Reputation: 22440
I've created a scraper in python in combination with selenium to collect some information from a site. However, the problem I'm facing is after collecting a single lead the scraper throws an error element is not attached to the page document
.
Considering the below codes:
There are 20 names where the for loop
rolls and the scraper is supposed to click each of them.
After clicking on the first name it waits in the new page for the document to be available.
On that page there is a show more button at the top right corner where it clicks to unwrap the hidden information. (it still stays on the second page, just a new information becomes visible).
As soon as the information shows up the scraper collects that successfully.

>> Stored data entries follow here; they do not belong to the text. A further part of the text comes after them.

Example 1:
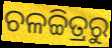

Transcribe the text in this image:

ଚଳଚ୍ଚିତ୍ରରୁ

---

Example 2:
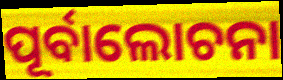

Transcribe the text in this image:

ପୂର୍ବାଲୋଚନା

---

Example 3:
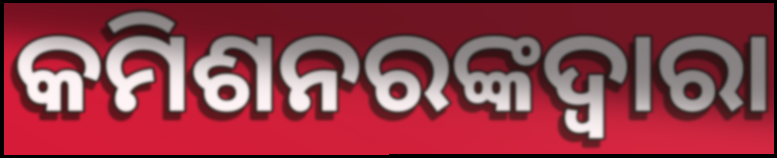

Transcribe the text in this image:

କମିଶନରଙ୍କଦ୍ୱାରା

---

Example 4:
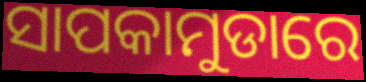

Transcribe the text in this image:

ସାପକାମୁଡାରେ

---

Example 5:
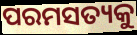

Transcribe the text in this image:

ପରମସତ୍ୟକୁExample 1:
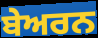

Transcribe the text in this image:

ਬੇਅਰਨ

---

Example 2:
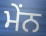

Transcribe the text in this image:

ਮੇਂਨ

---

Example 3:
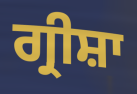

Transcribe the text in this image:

ਗ੍ਰੀਸ਼ਾ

Then it is supposed to get back to the starting page where the loop starts and go for the next name to click. But, instead of clicking on the next name it throws the below error (on the line link.click()
).
I tried to get rid of the stale element error by using wait.until(EC.staleness_of(item))
but it doesn't work.
for link in wait.until(EC.presence_of_all_elements_located((By.CSS_SELECTOR,"div.presence-entity__image"))):
link.click() #error thrown here
wait.until(EC.presence_of_element_located((By.CSS_SELECTOR,"button[data-control-name='contact_see_more']"))).click()

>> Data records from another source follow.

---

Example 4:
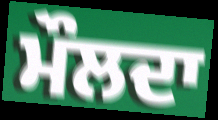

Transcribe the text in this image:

ਮੌਲਦਾ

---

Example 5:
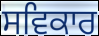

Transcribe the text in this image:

ਸਵਿਕਾਰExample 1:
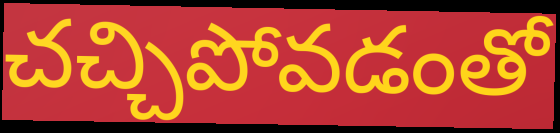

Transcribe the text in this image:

item = wait.until(EC.presence_of_element_located((By.CSS_SELECTOR,".pv-contact-info__ci-container a[href^='mailto:']")))
print(item.get_attribute("href"))
driver.execute_script("window.history.go(-1)")
wait.until(EC.staleness_of(item))
Error I'm having:
line 194, in check_response
raise exception_class(message, screen, stacktrace)
selenium.common.exceptions.StaleElementReferenceException: Message: stale element reference: element is not attached to the page document
I tried to depict the picture of what is happening. Any help on this will be highly appreciated.
Upvotes: 3
Views: 89
Reputation: 52665
Instead of clicking on each link in a loop, you'd better to collect all links and navigate to all those links in a loop:
links = [link.get_attribute('href') for link in wait.until(EC.presence_of_all_elements_located((By.CSS_SELECTOR,"a.mn-person-info__picture.ember-view")))]
for link in links:
driver.get(link)
wait.until(EC.presence_of_element_located((By.CSS_SELECTOR,"button[data-control-name='contact_see_more']"))).click()
item = wait.until(EC.presence_of_element_located((By.CSS_SELECTOR,".pv-contact-info__ci-container a[href^='mailto:']")))
print(item.get_attribute("href"))
Note that to get all links you might need to scroll Connections page down to load more connections via XHR
Upvotes: 1